Render every line of the listing below as a JSON list of strings, with one string per line and any blank lines left out.

◆ Dataset content ◆
● ● ●
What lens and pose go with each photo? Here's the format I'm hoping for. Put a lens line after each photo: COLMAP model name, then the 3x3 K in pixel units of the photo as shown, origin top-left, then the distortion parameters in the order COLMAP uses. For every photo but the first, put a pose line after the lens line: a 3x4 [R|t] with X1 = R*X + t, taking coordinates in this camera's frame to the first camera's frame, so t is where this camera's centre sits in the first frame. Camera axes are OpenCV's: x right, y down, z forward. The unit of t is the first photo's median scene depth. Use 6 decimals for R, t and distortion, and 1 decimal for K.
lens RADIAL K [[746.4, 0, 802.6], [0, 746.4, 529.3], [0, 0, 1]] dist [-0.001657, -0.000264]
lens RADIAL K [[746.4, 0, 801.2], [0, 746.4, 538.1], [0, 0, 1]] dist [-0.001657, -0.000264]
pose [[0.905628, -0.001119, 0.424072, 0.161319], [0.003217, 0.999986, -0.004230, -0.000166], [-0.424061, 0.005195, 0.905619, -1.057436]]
● ● ●
◆ Exercise answer ◆
[
  "What lens and pose go with each photo? Here's the format I'm hoping for. Put a lens line after each photo: COLMAP model name, then the 3x3 K in pixel units of the photo as shown, origin top-left, then the distortion parameters in the order COLMAP uses. For every photo but the first, put a pose line after the lens line: a 3x4 [R|t] with X1 = R*X + t, taking coordinates in this camera's frame to the first camera's frame, so t is where this camera's centre sits in the first frame. Camera axes are OpenCV's: x right, y down, z forward. The unit of t is the first photo's median scene depth. Use 6 decimals for R, t and distortion, and 1 decimal for K.",
  "lens RADIAL K [[746.4, 0, 802.6], [0, 746.4, 529.3], [0, 0, 1]] dist [-0.001657, -0.000264]",
  "lens RADIAL K [[746.4, 0, 801.2], [0, 746.4, 538.1], [0, 0, 1]] dist [-0.001657, -0.000264]",
  "pose [[0.905628, -0.001119, 0.424072, 0.161319], [0.003217, 0.999986, -0.004230, -0.000166], [-0.424061, 0.005195, 0.905619, -1.057436]]"
]